**Exercise requirements**
1) In the bike rack thread, on which trip did ou812's rear bumper start to rip off?
2) Translate this sentence from the bike rack thread into Spanish: "I have since had the bumper replaced with much heavier gauge steel."

**Source text**
|---|

# rear bike rack



## ou812 (Jul 18, 2004)

Hi Outbackers,
We have owned our 28Bhs for almost three years now and have just found this web site today. Alot of good info, thanks. It made me grin when I read in the frequently asked questions about if the rear bumper can hold a bike rack or not.
I can confirm your "no" answer. I wish my dealer would have known that when he sold me a 4 place bike rack. It was ok for the first year but on a trip from Pa. to Florida the bumper started to rip right off. 
I have since had the bumper replaced with much heavier gauge steel. I am fortunate to know a good welder who reused the bumper cover and end caps so to look at it you can't tell any work was even done. So far so good , but it will be something that I will keep checking often.


----------



## Y-Guy (Jan 30, 2004)

Welcome aboard glad you find the site. Sorry about the bumper issues, do you still carry the bikes back there? Hope you jump on in and join in the fun here.


----------



## NDJollyMon (Aug 22, 2003)

Hello and welcome!
You are not the only "bike victim." I have heard of others too. Sorry to hear.


----------



## j1mfrog (Jun 6, 2004)

Glad to have you. Thanks for sharing your experience. Makes me glad I decided to go the Beverly Hillbillies route.


----------



## Thor (Apr 7, 2004)

Hi

Welcome to the site. Lots of great people and info regarding Outbacks.

|---|

Object localization data:
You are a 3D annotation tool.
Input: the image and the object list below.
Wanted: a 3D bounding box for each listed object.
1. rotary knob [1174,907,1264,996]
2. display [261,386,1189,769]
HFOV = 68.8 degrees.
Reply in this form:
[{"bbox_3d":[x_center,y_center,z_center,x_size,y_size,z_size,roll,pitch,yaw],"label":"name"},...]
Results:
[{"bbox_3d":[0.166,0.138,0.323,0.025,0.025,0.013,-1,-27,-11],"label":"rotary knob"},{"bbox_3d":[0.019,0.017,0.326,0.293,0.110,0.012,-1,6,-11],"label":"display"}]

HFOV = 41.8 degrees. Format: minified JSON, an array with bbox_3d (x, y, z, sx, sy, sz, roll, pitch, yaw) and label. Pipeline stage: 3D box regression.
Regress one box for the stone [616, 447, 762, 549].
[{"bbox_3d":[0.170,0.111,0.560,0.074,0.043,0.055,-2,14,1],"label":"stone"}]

|---|

**Per-task answers**
1) On a trip from Pa. to Florida.

2) Desde entonces hice reemplazar el parachoques con acero de calibre mucho más grueso.